• _TEXT_

^^^^^^^^

Guide to US plants poisonous to cats

You might think that with cats being obligate carnivores they wouldn’t be too interested in grass, or plants, or anything green for that matter.

Well as you probably know by now, that innate feline curiosity means we should rarely try and second guess what our cats are thinking. 

Leave a plant within touching distance of them for instance, and don’t be surprised if the next time you come to water it, there’s a bite-sized chunk taken out of it. 

The problem with this is that a large number of plants and flowers can be extremely harmful to cats and they have no idea which ones are safe or not. 

That’s why Reveal has put together this handy guide so pet parents know which plants are poisonous and which are perfectly safe.

The most common plants in the US which are poisonous to cats


  • Alocasia 
  • Aloe
  • Amaryllis
  • American Holly  
  • Autumn Crocus
  • Azaleas
  • Begonia
  • Buttercup
  • Castor Bean
  • Chrysanthemum
  • Cyclamen  
  • Daffodils
  • Dahlia
  • Daisy
  • Devil’s Ivy
  • Dieffenbachia
  • English Ivy
  • Eucalyptus 
  • Fig  
  • Garlic
  • Geranium 
  • Hyacinths
  • Kalanchoe
  • Lavender
  • Lily
  • Lily of the Valley
  • Mayweed
  • Marijuana
  • Nightshade  
  • Oleander
  • Oregano   
  • Peace Lily
  • Ragwort
  • Rhododendrons
  • Sago Palm
  • Spanish Thyme
  • Spring bulbs
  • Tarragon
  • Tobacco
  • Tulip
  • Yew
  • Yucca

Are there any household plants which are safe for cats to be around?


The majority of plants are not poisonous to cats, however some may still elicit an adverse reaction such as drooling, vomiting or diarrhea when ingested.

The following plants are safe for cats to be around, but if they do happen to have a nibble, watch out for any signs of illness.

^^^^^^^^

• _MATERIAL PROVIDED_
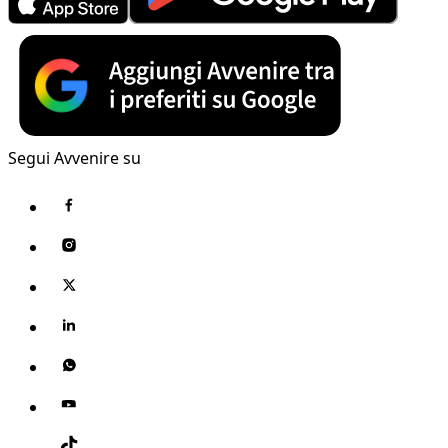
Segui Avvenire su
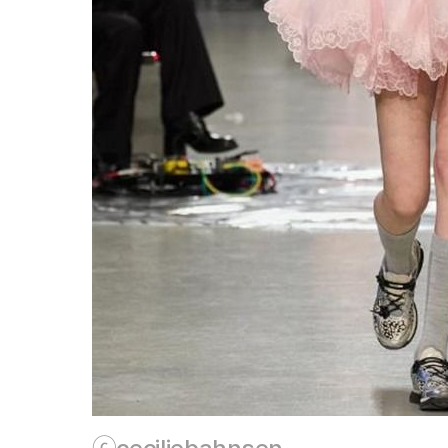
ⓒceciliebahnsen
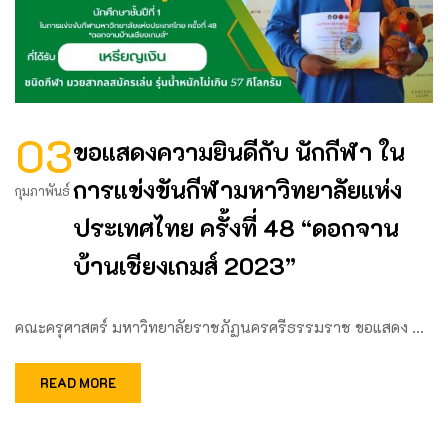
03
ขอแสดงความยินดีกับ นักกีฬา ใน
การแข่งขันกีฬามหาวิทยาลัยแห่ง
กุมภาพันธ์
ประเทศไทย ครั้งที่ 48 “ดอกจาน
บ้านเชียงเกมส์ 2023”
คณะครุศาสตร์ มหาวิทยาลัยราชภัฏนครศรีธรรมราช ขอแสดง …
READ MORE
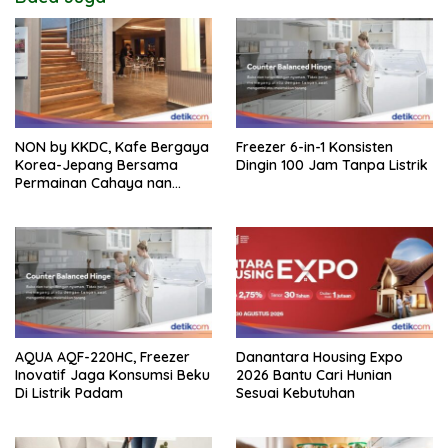
NON by KKDC, Kafe Bergaya
Freezer 6-in-1 Konsisten
Korea-Jepang Bersama
Dingin 100 Jam Tanpa Listrik
Permainan Cahaya nan
Atraktif
AQUA AQF-220HC, Freezer
Danantara Housing Expo
Inovatif Jaga Konsumsi Beku
2026 Bantu Cari Hunian
Di Listrik Padam
Sesuai Kebutuhan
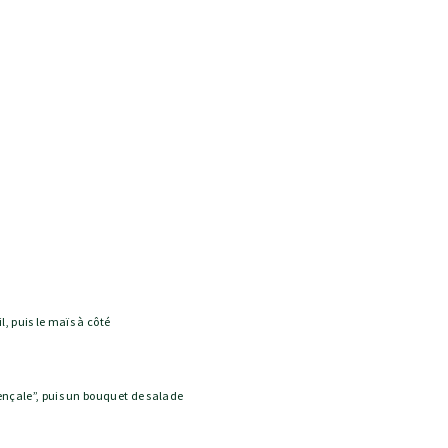
l, puis le maïs à côté
ençale”, puis un bouquet de salade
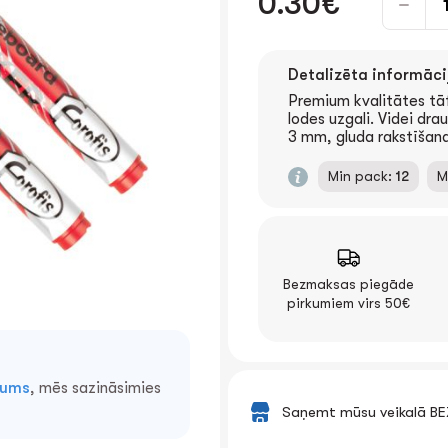
0.30€
Detalizēta informāci
Premium kvalitātes tāf
lodes uzgali. Videi dra
3 mm, gluda rakstīšana
Min pack:
12
M
Bezmaksas piegāde
pirkumiem virs 50€
mums
, mēs sazināsimies
Saņemt mūsu veikalā B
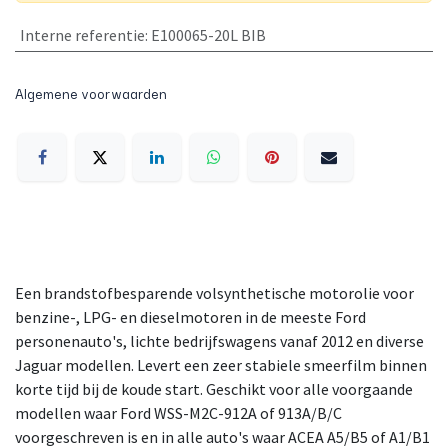
Interne referentie
:
E100065-20L BIB
Algemene voorwaarden
Een brandstofbesparende volsynthetische motorolie voor
benzine-, LPG- en dieselmotoren in de meeste Ford
personenauto's, lichte bedrijfswagens vanaf 2012 en diverse
Jaguar modellen. Levert een zeer stabiele smeerfilm binnen
korte tijd bij de koude start. Geschikt voor alle voorgaande
modellen waar Ford WSS-M2C-912A of 913A/B/C
voorgeschreven is en in alle auto's waar ACEA A5/B5 of A1/B1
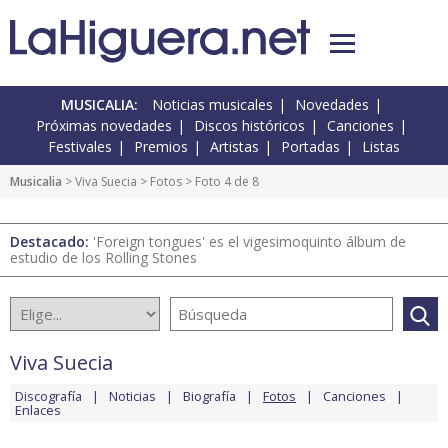
MUSICALIA:
Noticias musicales
Novedades
Próximas novedades
Discos históricos
Canciones
Festivales
Premios
Artistas
Portadas
Listas
Musicalia
>
Viva Suecia
>
Fotos
> Foto 4 de 8
Destacado:
'Foreign tongues' es el vigesimoquinto álbum de
estudio de los Rolling Stones
Viva Suecia
Discografía
Noticias
Biografía
Fotos
Canciones
Enlaces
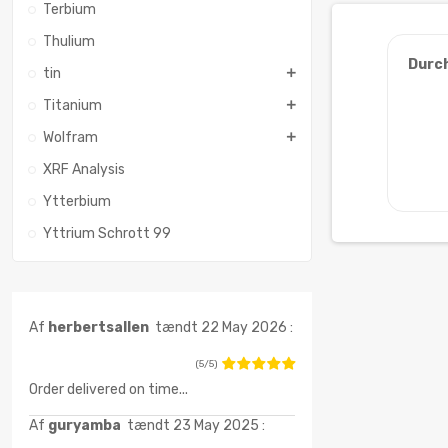
Terbium
Thulium
Durc
tin
Titanium
Wolfram
XRF Analysis
Ytterbium
Yttrium Schrott 99
Af
herbertsallen
tændt 22 May 2026 :
(5/5)
Order delivered on time...
Af
guryamba
tændt 23 May 2025 :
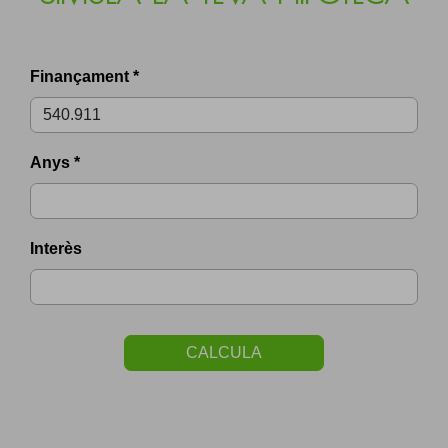
Finançament *
Anys *
Interès
CALCULA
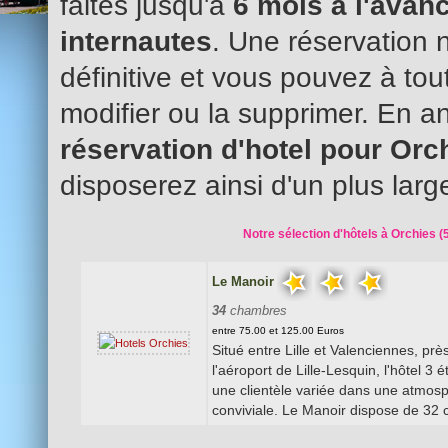
faites jusqu'à
6 mois à l'avanc
internautes
. Une réservation 
définitive et vous pouvez à to
modifier ou la supprimer. En an
réservation d'hotel pour Or
disposerez ainsi d'un plus larg
Notre sélection d'hôtels à Orchies (
Le Manoir
34
chambres
entre 75.00 et 125.00 Euros
Situé entre Lille et Valenciennes, prè
l'aéroport de Lille-Lesquin, l'hôtel 3 é
une clientèle variée dans une atmos
conviviale. Le Manoir dispose de 32 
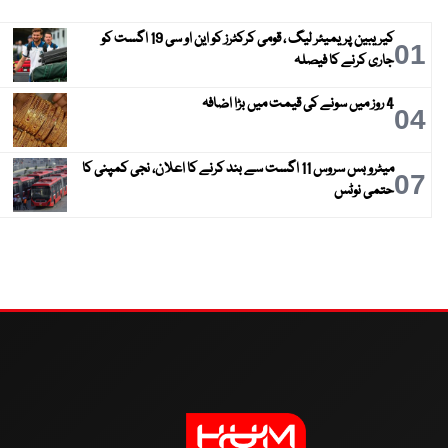
کیریبین پریمیئر لیگ ، قومی کرکٹرز کو این او سی 19 اگست کو
01
جاری کرنے کا فیصلہ
4 روز میں سونے کی قیمت میں بڑا اضافہ
04
میٹرو بس سروس 11 اگست سے بند کرنے کا اعلان، نجی کمپنی کا
07
حتمی نوٹس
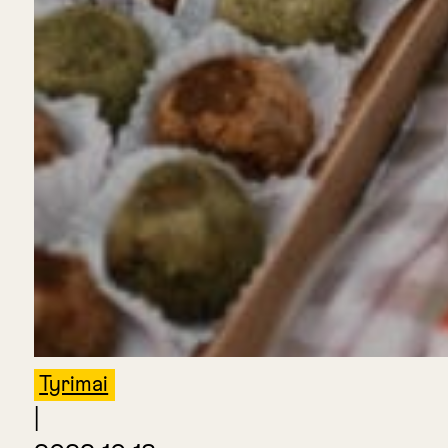
Tyrimai
|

^^^^^^^^

• _PROMPT A_
According to the plant guide, why was it put together?
• _PROMPT B_
Change the part of the plant guide that begins at the words "Well as you" and stops after "safe or not.", putting "nosiness" in place of "curiosity".

• _EXPECTED OUTPUT A_
Many plants and flowers can be very harmful to cats, and cats have no idea which ones are safe. The guide was made so pet parents know which plants are poisonous and which are perfectly safe.

• _EXPECTED OUTPUT B_
Well as you probably know by now, that innate feline nosiness means we should rarely try and second guess what our cats are thinking. 

Leave a plant within touching distance of them for instance, and don’t be surprised if the next time you come to water it, there’s a bite-sized chunk taken out of it. 

The problem with this is that a large number of plants and flowers can be extremely harmful to cats and they have no idea which ones are safe or not.